Acesso e acessibilidade
Professor do Departamento de Psicologia da Universidade Federal de São Carlos (UFSCar), Leonardo Cabral, falou sobre acessibilidade na educação durante a pandemia, não se limitando aos casos de pessoas com deficiência física. “O contexto tem a ver com a comunicação, com o acesso à informação, à tecnologia, à profissionais com formação específica. Então, hoje, a gente tem que compreender que as pessoas com deficiência podem ser indígenas, podem ser do grupo LGBTQI+, quilombolas, pretos e pardos, da fronteira...”, destacou.
Cabral também apontou que há diferentes realidades em um país com dimensões continentais como o Brasil e que isso deve ser considerado, portanto as questões que envolvem o acesso à educação são diversas e variam de estado para estado e de região para região. Ele citou como exemplo as “escolas das águas” do Pará, que precisam responder não somente a aspectos educacionais, mas sociais e econômicos.
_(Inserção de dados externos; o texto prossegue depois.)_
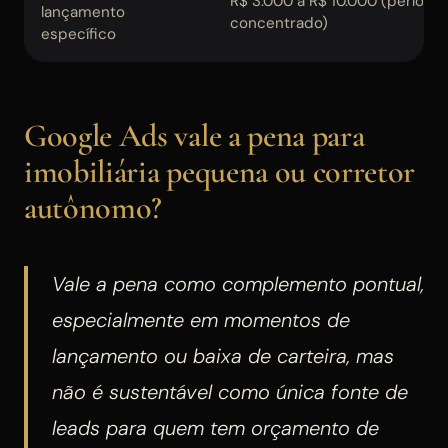
R$ 3.000 a R$ 10.000 (período
lançamento
concentrado)
específico
Google Ads vale a pena para
imobiliária pequena ou corretor
autônomo?
Vale a pena como complemento pontual,
especialmente em momentos de
lançamento ou baixa de carteira, mas
não é sustentável como única fonte de
leads para quem tem orçamento de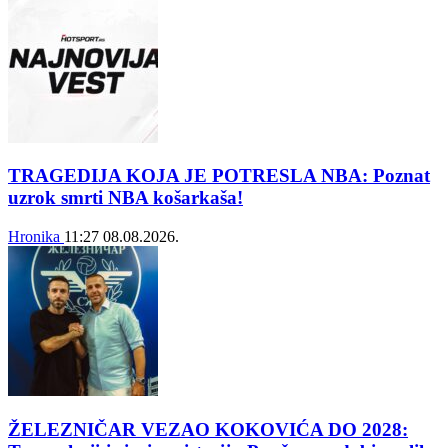
TRAGEDIJA KOJA JE POTRESLA NBA: Poznat
uzrok smrti NBA košarkaša!
Hronika
11:27
08.08.2026.
ŽELEZNIČAR VEZAO KOKOVIĆA DO 2028: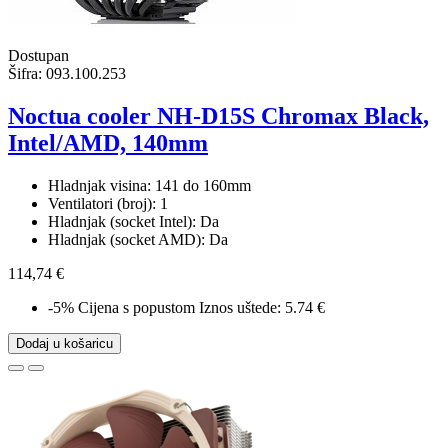
Dostupan
Šifra:
093.100.253
Noctua cooler NH-D15S Chromax Black,
Intel/AMD, 140mm
Hladnjak visina: 141 do 160mm
Ventilatori (broj): 1
Hladnjak (socket Intel): Da
Hladnjak (socket AMD): Da
114,74 €
-5%
Cijena s popustom
Iznos uštede: 5.74 €
Dodaj u košaricu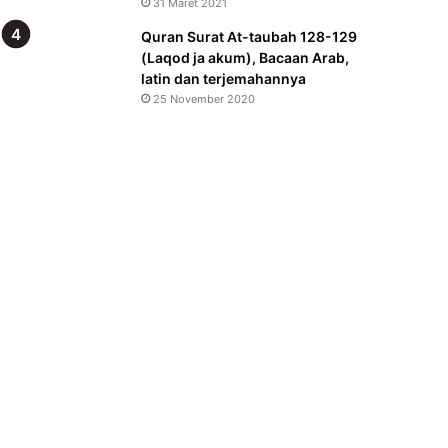
31 Maret 2021
Quran Surat At-taubah 128-129
(Laqod ja akum), Bacaan Arab,
latin dan terjemahannya
25 November 2020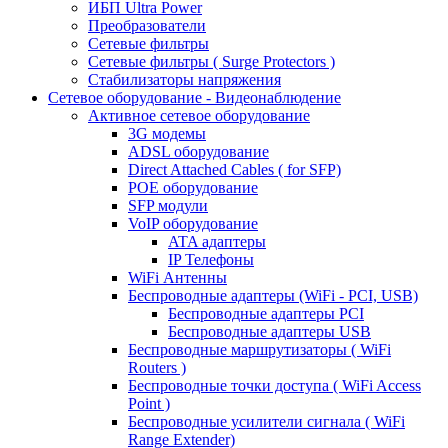
ИБП Ultra Power
Преобразователи
Сетевые фильтры
Сетевые фильтры ( Surge Protectors )
Стабилизаторы напряжения
Сетевое оборудование - Видеонаблюдение
Активное сетевое оборудование
3G модемы
ADSL оборудование
Direct Attached Cables ( for SFP)
POE оборудование
SFP модули
VoIP оборудование
ATA адаптеры
IP Телефоны
WiFi Антенны
Беспроводные адаптеры (WiFi - PCI, USB)
Беспроводные адаптеры PCI
Беспроводные адаптеры USB
Беспроводные маршрутизаторы ( WiFi
Routers )
Беспроводные точки доступа ( WiFi Access
Point )
Беспроводные усилители сигнала ( WiFi
Range Extender)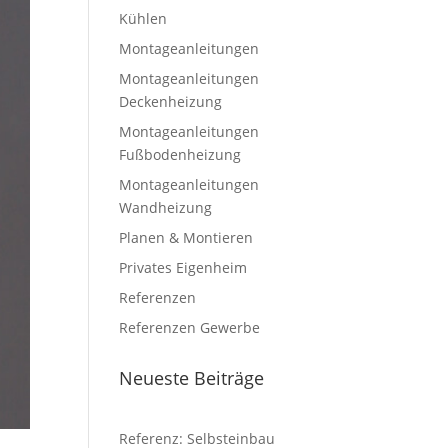
Kühlen
Montageanleitungen
Montageanleitungen
Deckenheizung
Montageanleitungen
Fußbodenheizung
Montageanleitungen
Wandheizung
Planen & Montieren
Privates Eigenheim
Referenzen
Referenzen Gewerbe
Neueste Beiträge
Referenz: Selbsteinbau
Para encerrar a mesa, o pesquisador do Instituto Federal do Rio Grande do NorteDante Moura, da AMPED, pontuou que “o contexto da pandemia nos expõe de forma muito radical o caráter destrutivo do modo de produção capitalista”, pontuou, exemplificando com a elevação dos preços dos insumos para combate à pandemia e os prováveis processos de corrupção na aquisição dos equipamentos.
Moura disse, ainda, que a imposição ao professor da educação à distância, sem que ele tenha conhecimento das ferramentas, “opera na desqualificação do docente” e que a situação está sendo imposta aos professores, sem direito a questionamentos. “Nós não podemos nos conformar a essa situação, enquanto trabalhadores do campo da educação”.
Divulgação
O Manifesto em Defesa da Democracia, da Educação Pública, da Ciência e da Tecnologia será amplamente divulgado e poderá se tornar, segundo o professor Luiz Dourado, uma petição pública. A vice-presidenta da Internacional de Educação para a América Latina, Fátima Silva, informou que o documento será traduzido e divulgado para todas as entidades filiadas à IEAL, fortalecendo os laços latino-americanos.